TEHRAN –(Iranart)- The Tehran City Council approved on Sunday to rename two streets after sculptor Parviz Tanavoli and filmmaker Sohrab Shahid-Saless.
Besharat Street off Taleqani Avenue located between Qarani and Ostad Nejatollahi streets will be renamed Sohrab Shahid-Saless, a seminal figure of the Iranian New Wave cinema.
Shahid-Saless left his homeland in the mid-1970s to pursue his career in what was then West Germany, where he made an original lineup of works for cinema and television.
He made numerous films, including “Far From Home”, “Black and White”, “A Simple Event”, “Still Life”, “Utopia”, “Coming of Age”, “Order”, “The Willow Tree”, “Hans – a Young Man in Germany”, “Diary of a Lover”, “Changeling” and “The Long Vacation of Lotte H. Eisner”.
In the early 1990s, he moved to Czechoslovakia after Germany did not allow him to continue his career in the country any longer. He then emigrated to the U.S. and died of cancer in Chicago in 1998 at the age of 54.

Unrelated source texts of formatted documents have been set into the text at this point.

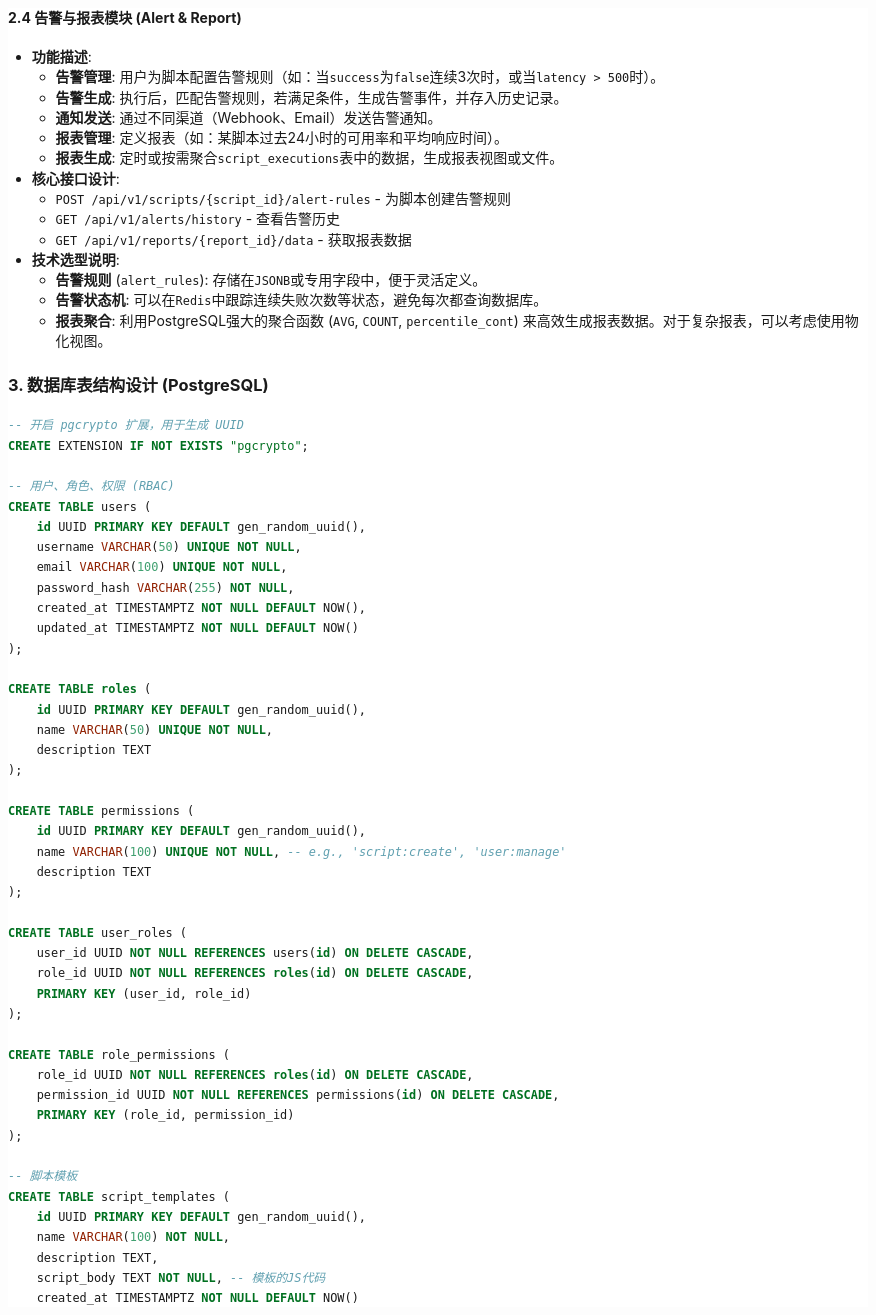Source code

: #### 2.4 告警与报表模块 (Alert & Report)

- **功能描述**:
  - **告警管理**: 用户为脚本配置告警规则（如：当`success`为`false`连续3次时，或当`latency > 500`时）。
  - **告警生成**: 执行后，匹配告警规则，若满足条件，生成告警事件，并存入历史记录。
  - **通知发送**: 通过不同渠道（Webhook、Email）发送告警通知。
  - **报表管理**: 定义报表（如：某脚本过去24小时的可用率和平均响应时间）。
  - **报表生成**: 定时或按需聚合`script_executions`表中的数据，生成报表视图或文件。
- **核心接口设计**:
  - `POST /api/v1/scripts/{script_id}/alert-rules` - 为脚本创建告警规则
  - `GET /api/v1/alerts/history` - 查看告警历史
  - `GET /api/v1/reports/{report_id}/data` - 获取报表数据
- **技术选型说明**:
  - **告警规则** (`alert_rules`): 存储在`JSONB`或专用字段中，便于灵活定义。
  - **告警状态机**: 可以在`Redis`中跟踪连续失败次数等状态，避免每次都查询数据库。
  - **报表聚合**: 利用PostgreSQL强大的聚合函数 (`AVG`, `COUNT`, `percentile_cont`) 来高效生成报表数据。对于复杂报表，可以考虑使用物化视图。

### 3. 数据库表结构设计 (PostgreSQL)

```sql
-- 开启 pgcrypto 扩展，用于生成 UUID
CREATE EXTENSION IF NOT EXISTS "pgcrypto";

-- 用户、角色、权限 (RBAC)
CREATE TABLE users (
    id UUID PRIMARY KEY DEFAULT gen_random_uuid(),
    username VARCHAR(50) UNIQUE NOT NULL,
    email VARCHAR(100) UNIQUE NOT NULL,
    password_hash VARCHAR(255) NOT NULL,
    created_at TIMESTAMPTZ NOT NULL DEFAULT NOW(),
    updated_at TIMESTAMPTZ NOT NULL DEFAULT NOW()
);

CREATE TABLE roles (
    id UUID PRIMARY KEY DEFAULT gen_random_uuid(),
    name VARCHAR(50) UNIQUE NOT NULL,
    description TEXT
);

CREATE TABLE permissions (
    id UUID PRIMARY KEY DEFAULT gen_random_uuid(),
    name VARCHAR(100) UNIQUE NOT NULL, -- e.g., 'script:create', 'user:manage'
    description TEXT
);

CREATE TABLE user_roles (
    user_id UUID NOT NULL REFERENCES users(id) ON DELETE CASCADE,
    role_id UUID NOT NULL REFERENCES roles(id) ON DELETE CASCADE,
    PRIMARY KEY (user_id, role_id)
);

CREATE TABLE role_permissions (
    role_id UUID NOT NULL REFERENCES roles(id) ON DELETE CASCADE,
    permission_id UUID NOT NULL REFERENCES permissions(id) ON DELETE CASCADE,
    PRIMARY KEY (role_id, permission_id)
);

-- 脚本模板
CREATE TABLE script_templates (
    id UUID PRIMARY KEY DEFAULT gen_random_uuid(),
    name VARCHAR(100) NOT NULL,
    description TEXT,
    script_body TEXT NOT NULL, -- 模板的JS代码
    created_at TIMESTAMPTZ NOT NULL DEFAULT NOW()
```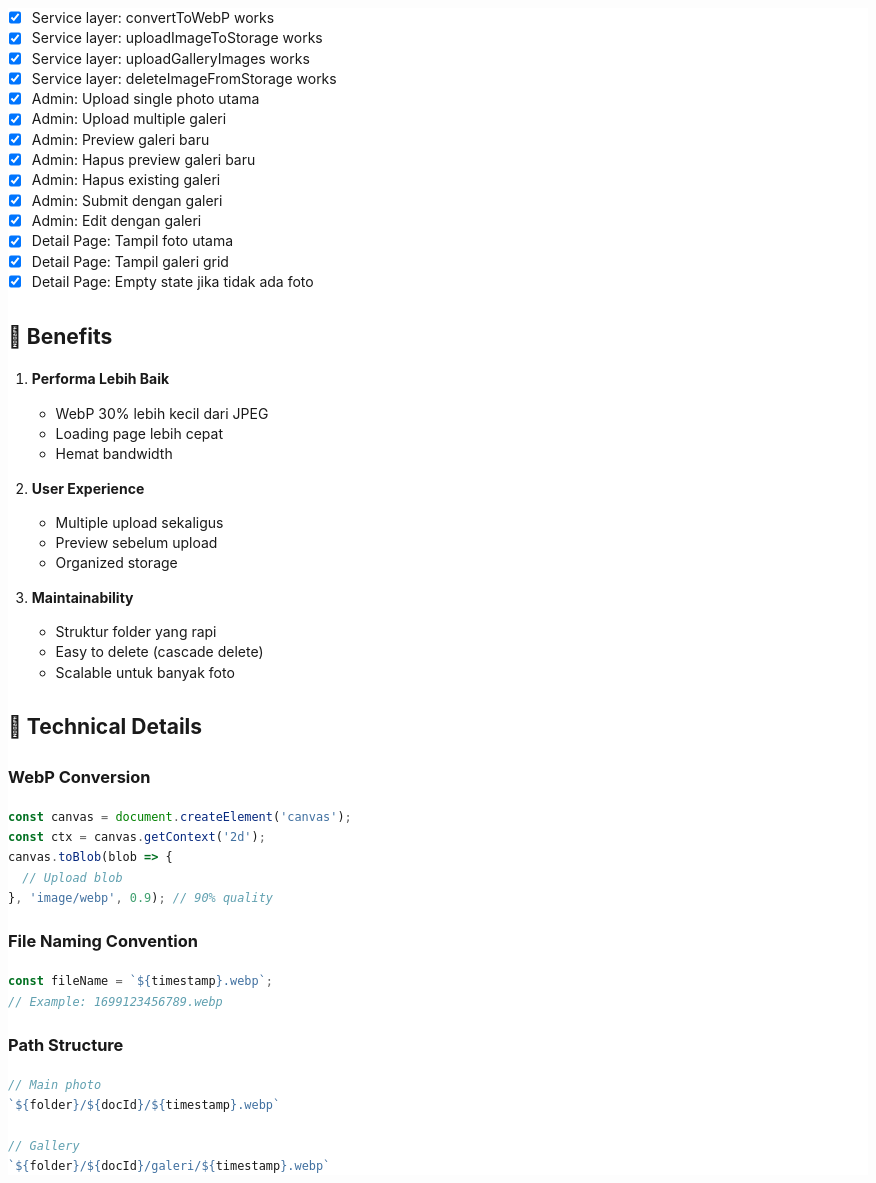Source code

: - [x] Service layer: convertToWebP works
- [x] Service layer: uploadImageToStorage works
- [x] Service layer: uploadGalleryImages works
- [x] Service layer: deleteImageFromStorage works
- [x] Admin: Upload single photo utama
- [x] Admin: Upload multiple galeri
- [x] Admin: Preview galeri baru
- [x] Admin: Hapus preview galeri baru
- [x] Admin: Hapus existing galeri
- [x] Admin: Submit dengan galeri
- [x] Admin: Edit dengan galeri
- [x] Detail Page: Tampil foto utama
- [x] Detail Page: Tampil galeri grid
- [x] Detail Page: Empty state jika tidak ada foto

## 🎯 Benefits

1. **Performa Lebih Baik**
   - WebP 30% lebih kecil dari JPEG
   - Loading page lebih cepat
   - Hemat bandwidth

2. **User Experience**
   - Multiple upload sekaligus
   - Preview sebelum upload
   - Organized storage

3. **Maintainability**
   - Struktur folder yang rapi
   - Easy to delete (cascade delete)
   - Scalable untuk banyak foto

## 🔧 Technical Details

### WebP Conversion
```typescript
const canvas = document.createElement('canvas');
const ctx = canvas.getContext('2d');
canvas.toBlob(blob => {
  // Upload blob
}, 'image/webp', 0.9); // 90% quality
```

### File Naming Convention
```typescript
const fileName = `${timestamp}.webp`;
// Example: 1699123456789.webp
```

### Path Structure
```typescript
// Main photo
`${folder}/${docId}/${timestamp}.webp`

// Gallery
`${folder}/${docId}/galeri/${timestamp}.webp`
```
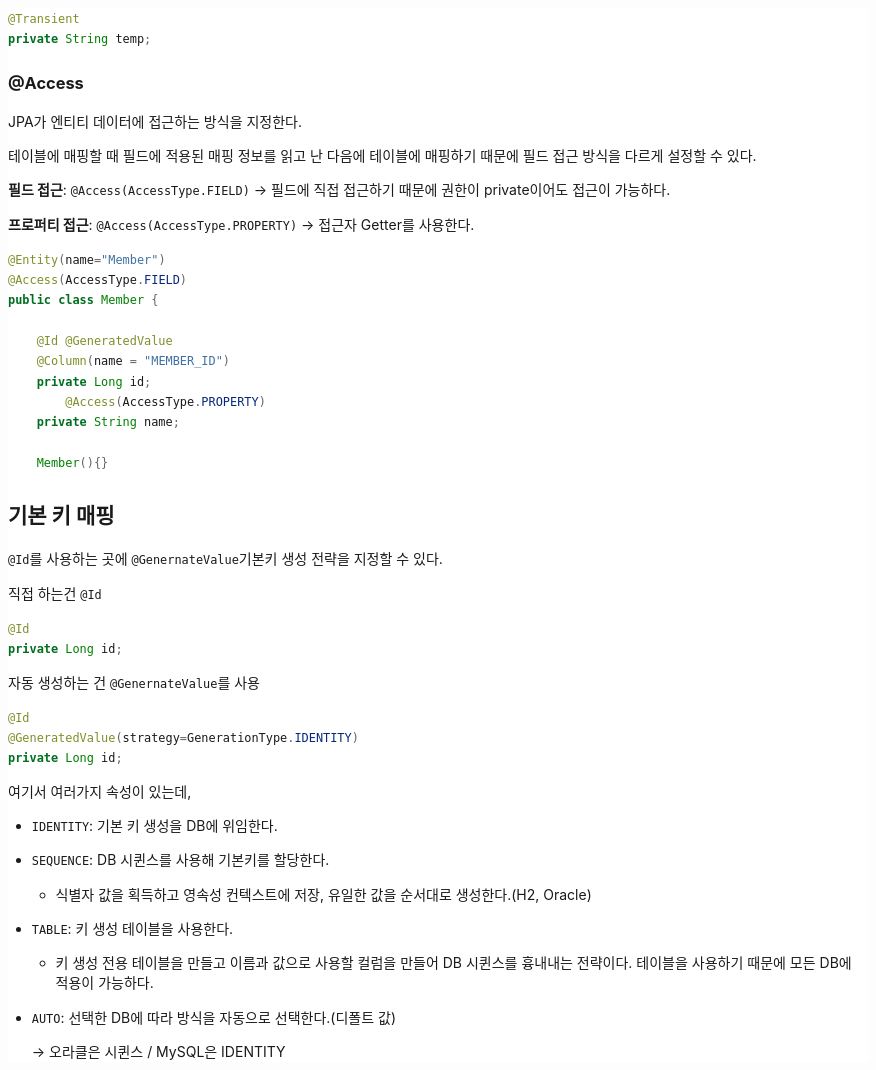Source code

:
 ```java
@Transient
private String temp;
```

### @Access

JPA가 엔티티 데이터에 접근하는 방식을 지정한다.

테이블에 매핑할 때 필드에 적용된 매핑 정보를 읽고 난 다음에 테이블에 매핑하기 때문에 필드 접근 방식을 다르게 설정할 수 있다.

**필드 접근**: `@Access(AccessType.FIELD)` → 필드에 직접 접근하기 때문에 권한이 private이어도 접근이 가능하다.

**프로퍼티 접근**: `@Access(AccessType.PROPERTY)` → 접근자 Getter를 사용한다.

```java
@Entity(name="Member")
@Access(AccessType.FIELD)
public class Member {

    @Id @GeneratedValue
    @Column(name = "MEMBER_ID")
    private Long id;
		@Access(AccessType.PROPERTY)
    private String name;
    
    Member(){}
```

## 기본 키 매핑

`@Id`를 사용하는 곳에 `@GenernateValue`기본키 생성 전략을 지정할 수 있다.

직접 하는건 `@Id`

```java
@Id
private Long id;
```

자동 생성하는 건 `@GenernateValue`를 사용

```java
@Id
@GeneratedValue(strategy=GenerationType.IDENTITY)
private Long id;
```

여기서 여러가지 속성이 있는데,

- `IDENTITY`: 기본 키 생성을 DB에 위임한다.
- `SEQUENCE`: DB 시퀸스를 사용해 기본키를 할당한다.
    - 식별자 값을 획득하고 영속성 컨텍스트에 저장, 유일한 값을 순서대로 생성한다.(H2, Oracle)
- `TABLE`: 키 생성 테이블을 사용한다.
    - 키 생성 전용 테이블을 만들고 이름과 값으로 사용할 컬럼을 만들어 DB 시퀸스를 흉내내는 전략이다. 테이블을 사용하기 때문에 모든 DB에 적용이 가능하다.
- `AUTO`: 선택한 DB에 따라 방식을 자동으로 선택한다.(디폴트 값)
    
    → 오라클은 시퀸스 / MySQL은 IDENTITY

The Goethe-Institut London organized a review of his works in a program titled “Sohrab Shahid-Saless: Exiles” during November 2017.
“In meditative but searing images of everyday life, his slow-paced films tell simple stories that speak forcefully to the traumas of homelessness and displacement. They are more urgent than ever today,” the organizers wrote about Shahid-Saless, who called himself a “guest worker” after moving to West Germany.
Mina Street in the Niavaran neighborhood will be renamed for the 83-year-old Parviz Tanavoli, mostly famous for his sculpture series “Heech” (meaning “nil” in Persian).
He is considered one of the pioneers of the Saqqakhaneh School, a neo-traditional style of art that emerged in the 1960s and derives inspiration from Iranian folk art and culture.
The school takes its name from saqqakhaneh, a public drinking place located in the old districts of Iranian cities and Islamic holy sites. Saqqakhanehs are usually embellished with motifs representing people’s traditional beliefs and their enduring feelings about the religious sites.
Tanavoli is also known as an eminent Persian art scholar and has authored a profound collection of books on traditional Iranian arts and industries.
Among the books are “Shahsavan Iranian rugs and textiles”, “Persian Flatweaves”, “Bread and Salt, Iranian Tribal Spreads and Salt Bags”, “Locks from Iran: Pre-Islamic to Twentieth Century: Tanavoli Collection”, “European Women in Persian Houses: Western Images in Safavid and Qajar Iran” and “Things and Nothings”.
In his latest book, “Mania for Collecting”, published this August, he tells about his passion for collecting strange and rare objects.